=== Begin Enclosure ===

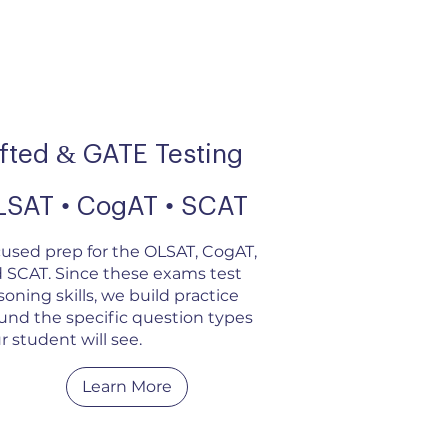
fted & GATE Testing
LSAT • CogAT • SCAT
used prep for the OLSAT, CogAT,
 SCAT. Since these exams test
soning skills, we build practice
und the specific question types
r student will see.
Learn More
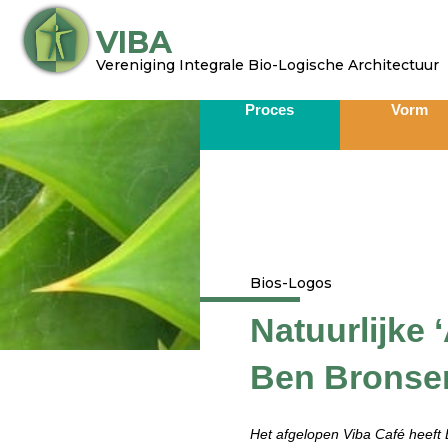
Ga
VIBA
naar
de
Vereniging Integrale Bio-Logische Architectuur​
inhoud
Proces
Vorm
Bios-Logos
Natuurlijke ‘
Ben Brons
Het afgelopen Viba Café heeft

=== End Enclosure ===

▸ Exercise aim:
Please report each line of the material that contains the string "CogAT", copying every such line in full.

▸ Output:
LSAT • CogAT • SCAT
used prep for the OLSAT, CogAT,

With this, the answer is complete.